_Material for this task_:

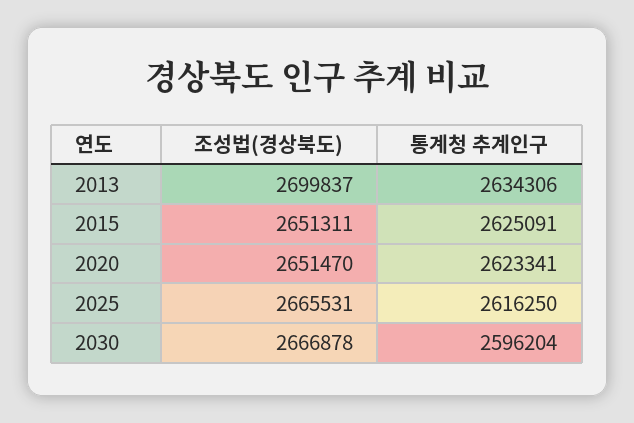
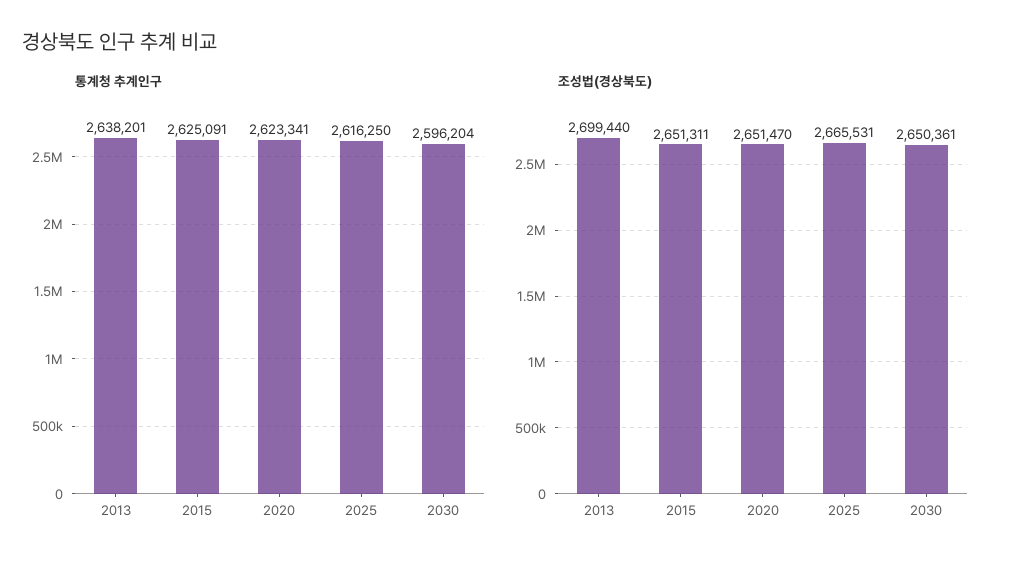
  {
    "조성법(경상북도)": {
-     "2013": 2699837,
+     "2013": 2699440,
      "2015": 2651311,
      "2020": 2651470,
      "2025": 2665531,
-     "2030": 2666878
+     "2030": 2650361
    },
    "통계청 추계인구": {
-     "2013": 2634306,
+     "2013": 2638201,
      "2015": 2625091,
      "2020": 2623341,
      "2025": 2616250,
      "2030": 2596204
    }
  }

_What you need to do_:
Each line above is to be copied exactly, and the pictures are to be dropped.

_Output of the task_:
  {
    "조성법(경상북도)": {
-     "2013": 2699837,
+     "2013": 2699440,
      "2015": 2651311,
      "2020": 2651470,
      "2025": 2665531,
-     "2030": 2666878
+     "2030": 2650361
    },
    "통계청 추계인구": {
-     "2013": 2634306,
+     "2013": 2638201,
      "2015": 2625091,
      "2020": 2623341,
      "2025": 2616250,
      "2030": 2596204
    }
  }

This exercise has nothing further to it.